Click OK. Now let’s look at the output. Double click the box with the output that says “Model summary.” It will open a window. Q4. First, report the number of clusters and report the percent of cases and number of cases in each cluster (hover the mouse over the pie slices to get number). Then, in the right window, change “view” to predictor importance Q5. Report which is the most important predictor of cluster membership. Then, in the left window, change the “view” to “clusters” and click on the icon above for “copy visualization data”. Then paste that visualization into your homework and (Q6) report the percent coarse veg for each cluster. Next, click on one of the P.coarseveg boxes and screencapture the histogram in the right window that results. Do the same for one of the MED.HH.Inc boxes.  Q7. Describe what these histograms are telling you. Finally, find the cluster with the highest median income and click on its heading in the top row of the table in the left window. In the right window you should see a “cluster comparison.” Paste that into your homework and [Q8] describe what it is telling you. For instance, what does the cluster comparison show you about the income of this cluster group?
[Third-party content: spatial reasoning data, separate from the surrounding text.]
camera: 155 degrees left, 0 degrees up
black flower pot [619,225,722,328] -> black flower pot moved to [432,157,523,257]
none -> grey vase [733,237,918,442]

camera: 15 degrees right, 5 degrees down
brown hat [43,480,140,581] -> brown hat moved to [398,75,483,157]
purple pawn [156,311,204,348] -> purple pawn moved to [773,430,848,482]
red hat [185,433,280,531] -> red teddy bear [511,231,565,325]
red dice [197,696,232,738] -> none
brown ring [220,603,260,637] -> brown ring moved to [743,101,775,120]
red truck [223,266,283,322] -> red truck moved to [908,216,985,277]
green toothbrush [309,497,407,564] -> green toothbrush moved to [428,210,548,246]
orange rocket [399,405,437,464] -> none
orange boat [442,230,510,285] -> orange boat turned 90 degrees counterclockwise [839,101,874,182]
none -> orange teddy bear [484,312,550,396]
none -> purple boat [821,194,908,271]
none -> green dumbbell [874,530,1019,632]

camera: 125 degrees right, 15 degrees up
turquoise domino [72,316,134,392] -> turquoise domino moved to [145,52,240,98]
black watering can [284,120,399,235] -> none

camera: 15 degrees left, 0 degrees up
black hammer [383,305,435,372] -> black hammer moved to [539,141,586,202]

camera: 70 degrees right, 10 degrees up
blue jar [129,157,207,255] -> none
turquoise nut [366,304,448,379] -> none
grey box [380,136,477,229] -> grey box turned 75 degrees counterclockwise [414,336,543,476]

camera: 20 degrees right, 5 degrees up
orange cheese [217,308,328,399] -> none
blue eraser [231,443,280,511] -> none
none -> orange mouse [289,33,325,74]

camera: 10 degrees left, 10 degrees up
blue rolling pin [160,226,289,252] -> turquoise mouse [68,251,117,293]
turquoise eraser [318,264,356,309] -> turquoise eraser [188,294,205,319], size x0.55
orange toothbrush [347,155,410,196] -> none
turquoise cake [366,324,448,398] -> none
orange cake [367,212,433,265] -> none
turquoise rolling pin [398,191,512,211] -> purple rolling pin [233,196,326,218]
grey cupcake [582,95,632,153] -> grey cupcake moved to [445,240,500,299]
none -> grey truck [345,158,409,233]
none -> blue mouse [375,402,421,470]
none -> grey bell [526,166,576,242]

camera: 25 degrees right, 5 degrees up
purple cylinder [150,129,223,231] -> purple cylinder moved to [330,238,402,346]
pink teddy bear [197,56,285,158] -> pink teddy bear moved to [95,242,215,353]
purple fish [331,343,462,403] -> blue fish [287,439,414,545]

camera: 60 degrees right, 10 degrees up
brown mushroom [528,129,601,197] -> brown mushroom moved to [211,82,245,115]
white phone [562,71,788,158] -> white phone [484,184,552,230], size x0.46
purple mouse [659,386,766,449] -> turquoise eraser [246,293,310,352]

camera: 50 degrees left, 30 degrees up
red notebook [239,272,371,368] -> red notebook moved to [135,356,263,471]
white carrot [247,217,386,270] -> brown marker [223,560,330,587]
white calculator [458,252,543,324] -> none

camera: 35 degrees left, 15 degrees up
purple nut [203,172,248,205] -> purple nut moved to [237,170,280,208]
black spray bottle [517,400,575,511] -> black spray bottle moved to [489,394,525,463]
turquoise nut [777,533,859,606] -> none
1. Now we’ll add some more variables and see what happens. Do another two step cluster analysis. Do everything the same except change the variables. Get rid of p.fine.veg, but keep MED.HH.INC and P.coarse.veg. Also add P.SFDH, d2down, and Robb05. Then, add “DESC.15” (that’s PRIZM 15 with names) to the “categorical variable” list.’ Hence, we’ll be clustering based on continuous and categorical variables. Now look at the output. Q9. Report: a)the number of clusters, b)the most important predictor in terms of clustering, c) the average income of the highest income cluster, d) the number of cases in that cluster, and e)the average p.coarseveg value for that high income cluster. Then, for that same cluster, click on the DESC.15 box in the left window under that cluster's column and take a screencapture of the resulting graph in the right window. Q10. Report which PRIZM group is most represented in this high income cluster and which is most represented for the entire sample of clusters (pay attention to the legend, which tells you the difference between light and dark bars ).

9.      Assemble your text and screencaptures and make a PDF to upload.